Question

A ray of light is incident in water to a plane water/air boundary at an angle of incidence of 45o. Calculate the angle of refraction of the refracted ray given the refractive index of water is 1.33

Calculate the critical angle for the water/air boundary

Answer 1

Answer:

angle of refraction =32.1, critical angle =48.8

Explanation:

The formula for finding refractive index(snell's law) is $\frac{sin(i)}{sin(r)}$, the formula can work vice versa.
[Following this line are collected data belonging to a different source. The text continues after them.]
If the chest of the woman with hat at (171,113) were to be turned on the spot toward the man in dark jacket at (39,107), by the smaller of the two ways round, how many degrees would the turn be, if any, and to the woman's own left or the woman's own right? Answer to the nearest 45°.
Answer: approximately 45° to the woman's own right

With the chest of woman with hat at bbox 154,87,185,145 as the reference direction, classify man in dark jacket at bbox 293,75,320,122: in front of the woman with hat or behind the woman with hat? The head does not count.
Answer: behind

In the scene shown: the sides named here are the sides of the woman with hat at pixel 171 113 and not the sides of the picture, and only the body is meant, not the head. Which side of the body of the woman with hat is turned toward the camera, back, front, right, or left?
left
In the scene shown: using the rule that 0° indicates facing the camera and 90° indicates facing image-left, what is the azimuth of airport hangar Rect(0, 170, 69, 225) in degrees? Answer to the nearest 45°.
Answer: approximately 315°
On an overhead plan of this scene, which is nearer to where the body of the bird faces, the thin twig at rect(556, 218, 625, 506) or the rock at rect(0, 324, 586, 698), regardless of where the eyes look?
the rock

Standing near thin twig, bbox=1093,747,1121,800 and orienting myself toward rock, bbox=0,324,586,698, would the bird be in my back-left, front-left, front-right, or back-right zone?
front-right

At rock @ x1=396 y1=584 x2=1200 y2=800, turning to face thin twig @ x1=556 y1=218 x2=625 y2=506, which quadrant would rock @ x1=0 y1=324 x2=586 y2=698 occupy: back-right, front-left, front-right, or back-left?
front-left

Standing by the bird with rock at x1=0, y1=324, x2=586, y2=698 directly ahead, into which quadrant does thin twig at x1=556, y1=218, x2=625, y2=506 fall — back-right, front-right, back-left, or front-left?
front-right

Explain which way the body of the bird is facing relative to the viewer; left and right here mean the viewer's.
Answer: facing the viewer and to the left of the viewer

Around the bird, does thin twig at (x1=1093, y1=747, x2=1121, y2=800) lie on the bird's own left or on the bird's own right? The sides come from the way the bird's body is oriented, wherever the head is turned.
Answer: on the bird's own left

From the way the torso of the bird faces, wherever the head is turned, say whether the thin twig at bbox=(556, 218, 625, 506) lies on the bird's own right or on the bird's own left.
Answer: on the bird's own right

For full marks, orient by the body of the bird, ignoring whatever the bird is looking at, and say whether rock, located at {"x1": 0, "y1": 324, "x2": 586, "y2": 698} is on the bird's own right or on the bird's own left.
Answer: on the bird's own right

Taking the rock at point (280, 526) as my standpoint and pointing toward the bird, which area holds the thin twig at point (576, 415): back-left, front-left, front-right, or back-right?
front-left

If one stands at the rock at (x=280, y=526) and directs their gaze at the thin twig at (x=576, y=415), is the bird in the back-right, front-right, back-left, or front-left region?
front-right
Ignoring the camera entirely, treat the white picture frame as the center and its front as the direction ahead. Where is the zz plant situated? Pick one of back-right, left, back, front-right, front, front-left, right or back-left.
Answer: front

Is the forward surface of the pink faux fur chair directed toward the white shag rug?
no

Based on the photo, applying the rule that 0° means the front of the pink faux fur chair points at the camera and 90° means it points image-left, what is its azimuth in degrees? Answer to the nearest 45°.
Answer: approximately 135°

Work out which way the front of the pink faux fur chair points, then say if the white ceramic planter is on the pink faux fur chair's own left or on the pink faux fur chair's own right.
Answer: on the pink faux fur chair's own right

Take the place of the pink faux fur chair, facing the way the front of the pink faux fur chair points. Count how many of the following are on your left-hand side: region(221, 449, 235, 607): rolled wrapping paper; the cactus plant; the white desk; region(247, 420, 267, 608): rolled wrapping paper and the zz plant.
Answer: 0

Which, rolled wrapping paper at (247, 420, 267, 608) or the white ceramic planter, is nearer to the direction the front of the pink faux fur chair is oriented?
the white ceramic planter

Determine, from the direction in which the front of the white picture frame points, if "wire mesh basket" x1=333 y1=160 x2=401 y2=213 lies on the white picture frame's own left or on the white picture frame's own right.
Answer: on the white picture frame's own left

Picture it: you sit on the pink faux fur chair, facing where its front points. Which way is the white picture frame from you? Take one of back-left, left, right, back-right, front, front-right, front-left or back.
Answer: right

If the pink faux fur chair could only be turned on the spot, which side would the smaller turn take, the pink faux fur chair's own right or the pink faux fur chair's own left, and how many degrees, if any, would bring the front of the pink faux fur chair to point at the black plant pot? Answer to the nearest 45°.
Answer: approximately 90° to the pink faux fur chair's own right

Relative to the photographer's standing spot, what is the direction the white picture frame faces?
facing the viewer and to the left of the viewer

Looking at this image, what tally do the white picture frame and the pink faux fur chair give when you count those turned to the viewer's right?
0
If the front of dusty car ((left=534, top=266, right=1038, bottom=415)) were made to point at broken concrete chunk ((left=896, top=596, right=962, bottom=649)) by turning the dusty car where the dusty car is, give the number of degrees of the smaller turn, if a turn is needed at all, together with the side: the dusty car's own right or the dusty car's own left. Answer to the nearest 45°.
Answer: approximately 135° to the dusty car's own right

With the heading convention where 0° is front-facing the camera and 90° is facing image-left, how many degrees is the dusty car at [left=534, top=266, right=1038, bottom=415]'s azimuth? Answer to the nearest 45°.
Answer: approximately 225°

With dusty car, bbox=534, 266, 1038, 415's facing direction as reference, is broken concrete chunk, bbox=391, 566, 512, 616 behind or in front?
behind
Hence , for solving this qn first we know the give refractive index is 1.33 and the angle of incidence is 45 degrees thus, $\frac{sin(45)}{sin(x)} =1.33$ i.e x is the value of the angle of refraction. We make x the subject and hence we will get $sin^{-1} (\frac{sin(45)}{1.33})=32.1 (3.s.f)$. This is the angle of refraction and this would answer the first part.  

The second  part on finding the critical angle is very simple as another formula for refrctive index is $\frac{1}{sin(c)} =1.33$ ( where c is the critical angle)

$c= sin^{-1} (\frac{1}{1.33} )=48.8(3.s.f)$. Thus the answer for the critcial angle would be 48.8 degrees.

Hope this helps :))